Already, the political impact is becoming apparent. Whereas during the first two years of the pandemic Labour was, according to the polls, rated far more strongly than National on economic management, that has now reversed. Recent polls show National is now viewed more favourably than Labour on inflation, the economy, housing and law and order. They also show that for the first time since Labour came to power, the majority of women are expressing support for National, almost certainly reflective of the impact of rising prices on the household budget, given that women are still far more likely to be doing the family shopping than men.

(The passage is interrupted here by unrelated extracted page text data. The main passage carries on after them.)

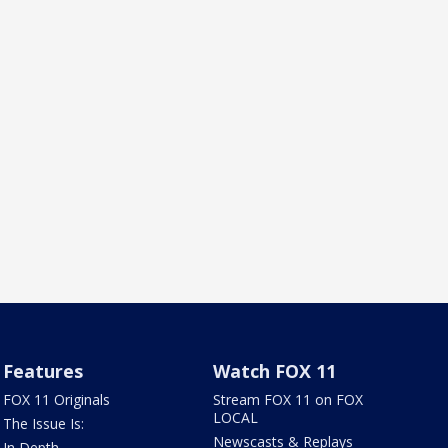
Features
Watch FOX 11
FOX 11 Originals
Stream FOX 11 on FOX
LOCAL
The Issue Is:
Newscasts & Replays
In Depth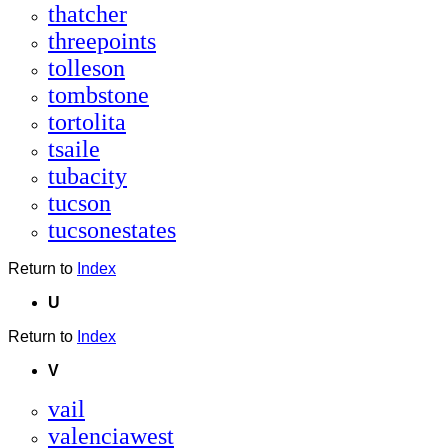
thatcher
threepoints
tolleson
tombstone
tortolita
tsaile
tubacity
tucson
tucsonestates
Return to
Index
U
Return to
Index
V
vail
valenciawest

Carville’s mantra seems to be holding true again. It is apparently still all about the economy, and Labour is facing the almost impossible task of balancing expectations about what it can achieve with rapidly changing circumstances, largely beyond its control. The heady days of basking in the success of how well the pandemic response was handled are well and truly over.

But there are also strong warnings for National in this. Public impatience with the deteriorating economic situation mean there is also little tolerance for fanciful solutions, as Liz Truss quickly discovered in Britain. People are looking to politicians to provide real answers to the difficulties they are facing, so are not taking kindly to policies that defy credibility.

While National’s tax cut plans are not nearly in the same league as Truss’ now-aborted plan, they risk being similarly ridiculed (and not just by Labour alone) if National proves unable to satisfactorily explain how they will be funded, and who the winners and losers will be. They should not forget Sir John Key’s devastating “Show us the money, Phil” riposte that destroyed Labour’s 2011 campaign!

With public confidence waning and becoming increasingly brittle, restoring the economy has become the major focus for politicians on all sides, heading into election year. They should not forget, as George HW Bush found out in 1992, that talking about other issues or relying on past achievements when voters are more immediately worried about the economy and making ends meet will never be a winning strategy.